- _What the task requires_
Reproduce all the data verbatim.

Stored data entries:
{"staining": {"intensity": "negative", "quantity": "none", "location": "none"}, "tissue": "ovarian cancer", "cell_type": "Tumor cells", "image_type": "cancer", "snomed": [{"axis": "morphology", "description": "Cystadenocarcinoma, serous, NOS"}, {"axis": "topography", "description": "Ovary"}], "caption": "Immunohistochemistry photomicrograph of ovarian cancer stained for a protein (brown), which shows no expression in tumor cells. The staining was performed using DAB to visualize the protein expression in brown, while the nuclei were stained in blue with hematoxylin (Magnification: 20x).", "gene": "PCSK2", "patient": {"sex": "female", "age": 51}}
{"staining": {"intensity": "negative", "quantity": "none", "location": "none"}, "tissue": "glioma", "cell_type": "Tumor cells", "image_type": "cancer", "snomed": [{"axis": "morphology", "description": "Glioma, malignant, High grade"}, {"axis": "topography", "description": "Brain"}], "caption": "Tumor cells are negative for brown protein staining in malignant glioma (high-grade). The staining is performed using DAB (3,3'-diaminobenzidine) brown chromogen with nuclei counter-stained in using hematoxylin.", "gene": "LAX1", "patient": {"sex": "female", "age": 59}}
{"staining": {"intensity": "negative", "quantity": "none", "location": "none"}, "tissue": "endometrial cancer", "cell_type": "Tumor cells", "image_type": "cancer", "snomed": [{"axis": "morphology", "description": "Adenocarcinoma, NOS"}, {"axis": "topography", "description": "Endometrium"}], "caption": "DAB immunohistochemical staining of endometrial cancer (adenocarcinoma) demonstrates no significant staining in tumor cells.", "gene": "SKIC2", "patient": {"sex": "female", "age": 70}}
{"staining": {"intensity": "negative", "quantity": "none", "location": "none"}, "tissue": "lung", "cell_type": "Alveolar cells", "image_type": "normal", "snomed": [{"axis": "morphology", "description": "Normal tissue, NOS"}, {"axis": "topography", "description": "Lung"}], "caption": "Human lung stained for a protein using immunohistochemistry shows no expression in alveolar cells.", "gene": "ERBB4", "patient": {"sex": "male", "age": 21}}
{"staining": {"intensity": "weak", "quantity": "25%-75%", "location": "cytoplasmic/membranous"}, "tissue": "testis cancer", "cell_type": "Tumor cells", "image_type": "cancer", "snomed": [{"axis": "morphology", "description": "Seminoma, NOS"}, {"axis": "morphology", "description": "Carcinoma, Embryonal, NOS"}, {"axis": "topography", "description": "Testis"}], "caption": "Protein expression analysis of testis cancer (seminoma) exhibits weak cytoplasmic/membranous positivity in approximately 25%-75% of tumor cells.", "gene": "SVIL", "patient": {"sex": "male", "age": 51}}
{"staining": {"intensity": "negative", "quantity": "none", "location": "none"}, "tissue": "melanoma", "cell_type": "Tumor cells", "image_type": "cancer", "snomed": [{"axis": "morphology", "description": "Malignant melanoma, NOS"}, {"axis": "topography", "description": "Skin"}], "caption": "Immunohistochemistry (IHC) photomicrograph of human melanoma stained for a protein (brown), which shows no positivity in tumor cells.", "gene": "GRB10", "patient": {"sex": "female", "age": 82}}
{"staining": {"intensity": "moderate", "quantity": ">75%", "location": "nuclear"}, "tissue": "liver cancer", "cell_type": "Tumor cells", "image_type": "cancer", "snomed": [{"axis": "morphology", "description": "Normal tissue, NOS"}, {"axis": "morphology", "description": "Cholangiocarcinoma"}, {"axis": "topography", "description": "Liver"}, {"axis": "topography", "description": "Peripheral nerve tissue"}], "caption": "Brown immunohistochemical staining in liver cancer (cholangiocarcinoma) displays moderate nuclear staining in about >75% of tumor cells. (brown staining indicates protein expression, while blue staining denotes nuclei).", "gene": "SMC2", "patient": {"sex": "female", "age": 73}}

- _Solved problem_
{"staining": {"intensity": "negative", "quantity": "none", "location": "none"}, "tissue": "ovarian cancer", "cell_type": "Tumor cells", "image_type": "cancer", "snomed": [{"axis": "morphology", "description": "Cystadenocarcinoma, serous, NOS"}, {"axis": "topography", "description": "Ovary"}], "caption": "Immunohistochemistry photomicrograph of ovarian cancer stained for a protein (brown), which shows no expression in tumor cells. The staining was performed using DAB to visualize the protein expression in brown, while the nuclei were stained in blue with hematoxylin (Magnification: 20x).", "gene": "PCSK2", "patient": {"sex": "female", "age": 51}}
{"staining": {"intensity": "negative", "quantity": "none", "location": "none"}, "tissue": "glioma", "cell_type": "Tumor cells", "image_type": "cancer", "snomed": [{"axis": "morphology", "description": "Glioma, malignant, High grade"}, {"axis": "topography", "description": "Brain"}], "caption": "Tumor cells are negative for brown protein staining in malignant glioma (high-grade). The staining is performed using DAB (3,3'-diaminobenzidine) brown chromogen with nuclei counter-stained in using hematoxylin.", "gene": "LAX1", "patient": {"sex": "female", "age": 59}}
{"staining": {"intensity": "negative", "quantity": "none", "location": "none"}, "tissue": "endometrial cancer", "cell_type": "Tumor cells", "image_type": "cancer", "snomed": [{"axis": "morphology", "description": "Adenocarcinoma, NOS"}, {"axis": "topography", "description": "Endometrium"}], "caption": "DAB immunohistochemical staining of endometrial cancer (adenocarcinoma) demonstrates no significant staining in tumor cells.", "gene": "SKIC2", "patient": {"sex": "female", "age": 70}}
{"staining": {"intensity": "negative", "quantity": "none", "location": "none"}, "tissue": "lung", "cell_type": "Alveolar cells", "image_type": "normal", "snomed": [{"axis": "morphology", "description": "Normal tissue, NOS"}, {"axis": "topography", "description": "Lung"}], "caption": "Human lung stained for a protein using immunohistochemistry shows no expression in alveolar cells.", "gene": "ERBB4", "patient": {"sex": "male", "age": 21}}
{"staining": {"intensity": "weak", "quantity": "25%-75%", "location": "cytoplasmic/membranous"}, "tissue": "testis cancer", "cell_type": "Tumor cells", "image_type": "cancer", "snomed": [{"axis": "morphology", "description": "Seminoma, NOS"}, {"axis": "morphology", "description": "Carcinoma, Embryonal, NOS"}, {"axis": "topography", "description": "Testis"}], "caption": "Protein expression analysis of testis cancer (seminoma) exhibits weak cytoplasmic/membranous positivity in approximately 25%-75% of tumor cells.", "gene": "SVIL", "patient": {"sex": "male", "age": 51}}
{"staining": {"intensity": "negative", "quantity": "none", "location": "none"}, "tissue": "melanoma", "cell_type": "Tumor cells", "image_type": "cancer", "snomed": [{"axis": "morphology", "description": "Malignant melanoma, NOS"}, {"axis": "topography", "description": "Skin"}], "caption": "Immunohistochemistry (IHC) photomicrograph of human melanoma stained for a protein (brown), which shows no positivity in tumor cells.", "gene": "GRB10", "patient": {"sex": "female", "age": 82}}
{"staining": {"intensity": "moderate", "quantity": ">75%", "location": "nuclear"}, "tissue": "liver cancer", "cell_type": "Tumor cells", "image_type": "cancer", "snomed": [{"axis": "morphology", "description": "Normal tissue, NOS"}, {"axis": "morphology", "description": "Cholangiocarcinoma"}, {"axis": "topography", "description": "Liver"}, {"axis": "topography", "description": "Peripheral nerve tissue"}], "caption": "Brown immunohistochemical staining in liver cancer (cholangiocarcinoma) displays moderate nuclear staining in about >75% of tumor cells. (brown staining indicates protein expression, while blue staining denotes nuclei).", "gene": "SMC2", "patient": {"sex": "female", "age": 73}}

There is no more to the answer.